# Start of Document text

A Review of Where North Meets South And East Meets West by, Timothy Louis Baker

Basil and Spice: http://www.basilandspice.com
Friday
11Dec2009

Book Review: Where North Meets South and East Meets West By Timothy Louis Baker


Sufi adepts supposedly project their souls out of their bodies.  Other people claim to have died, gone to Heaven and then returned to the land of the living here on earth.  Such stories arouse mysterious and intimate emotions, which dilate blood vessels, causing chills to slide along the subcutaneous nerves of readers.  Qualms of apprehension and excitement bubble to the surface.  Only the dull, the insensitive, are immune. 
Whether or not such stories are true is the subject of learned debate.  Neurologists describe such events as anticipatory delusions, the result of misfiring brain synapses.  The psychologists differ; such experiences, they explain, are the personification of ardent religious desires boiling up from the subconscious.  Preachers refer to the soul.  Paranormalists observe that ghosts and haunted houses exist.  Which may or may not be their way of saying – with a heavy dose of sarcasm – “Big deal.”
Near the end of his remarkable book, Timothy Baker writes:  “Or how would it sound to somebody else if you just began to testify that you had the answer to all religions that comes from an experience in the afterlife you had?  Like as not you’d end up locked up.”
Tim Baker did both.  He had a “flesh on flesh experience with Heaven.”  And he got locked up.  In other words, Tim Baker has lived a life beyond belief.  A life of drugs, cars, jail, bumming around, prison, and persecution.  And like the Apostle Paul, Tim Baker has gone to Heaven and come back to relate the occurrence.
The book is called Where North Meets South and East Meets West (NSEW).  It’s half memoir, half travelogue, half biography, and half spiritual manifesto.  You respond by saying that’s two halves too many.  You are correct.  NSEW is more in two distinct ways.  For one, it is very subtle.  For two, it is different (in a good sort of way).

# End of Document text
# Start of Provided data

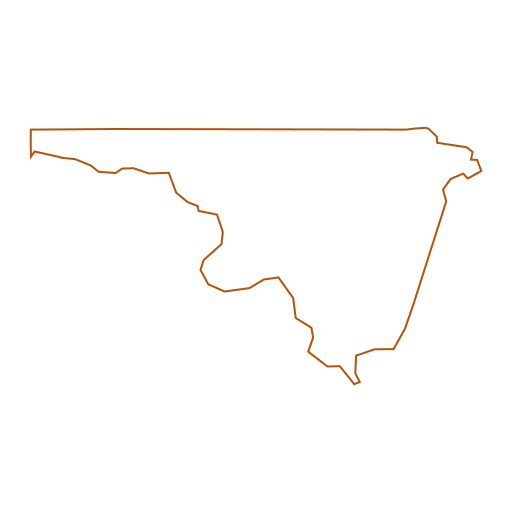 outline of Northampton, North Carolina, United States of America
{"feature_id": "52423323B28238125667725", "entity_name": "Northampton", "entity_type": "district", "adm_level": 2, "iso_a3": "USA", "parent_name": "United States of America", "parent_adm1": "North Carolina", "projection": "natural_earth1", "projection_center": [-77.477, 36.356], "detail": "fine", "context": "isolated", "style": "outline", "palette": "amber", "viewbox_px": 512, "rotation_deg": 0, "n_neighbors": 0, "source": "geoboundaries", "source_scale": "gbopen_adm2", "svg_char_len": 1010}
<svg xmlns="http://www.w3.org/2000/svg" viewBox="0 0 512 512"><path d="M30.9,156.7L34.6,151.5L61.5,157.5L61.8,157.8L62.3,158.0L62.6,157.9L62.9,157.9L75.3,159.2L90.6,165.4L98.7,171.8L115.7,173.0L122.2,168.6L133.5,168.2L149.0,173.5L168.8,172.8L176.2,192.7L187.7,202.1L197.6,206.0L198.6,210.9L217.0,214.6L222.8,232.0L221.5,244.1L203.6,260.1L200.5,269.9L208.3,284.3L224.6,291.5L249.5,288.1L263.8,279.5L278.4,277.4L293.2,298.1L295.7,318.0L311.5,327.8L313.1,337.6L308.2,351.7L327.5,366.5L339.8,366.2L354.3,384.2L359.7,382.0L355.3,373.3L356.1,355.6L374.6,349.3L393.6,349.1L404.2,330.0L404.6,329.6L404.7,329.4L413.7,303.6L414.1,302.2L445.6,203.3L446.2,201.3L443.0,189.5L450.7,178.9L463.2,173.6L467.7,178.5L481.3,171.0L477.1,159.9L471.0,159.6L472.6,151.9L466.8,147.3L437.2,142.8L436.8,136.6L428.3,128.5L428.2,128.5L425.4,127.8L414.3,128.6L406.3,129.6L356.7,129.5L111.9,129.0L102.5,129.1L48.0,129.5L44.0,129.5L40.2,129.5L30.8,129.6L30.7,143.7L30.8,146.4L30.9,156.7Z" fill="none" stroke="#b45309" stroke-width="2"/></svg>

# End of Provided data

» Exercise objective: The book review describes the book as "half" of four different kinds of writing. What are those four?

» Output below: Memoir, travelogue, biography, and spiritual manifesto.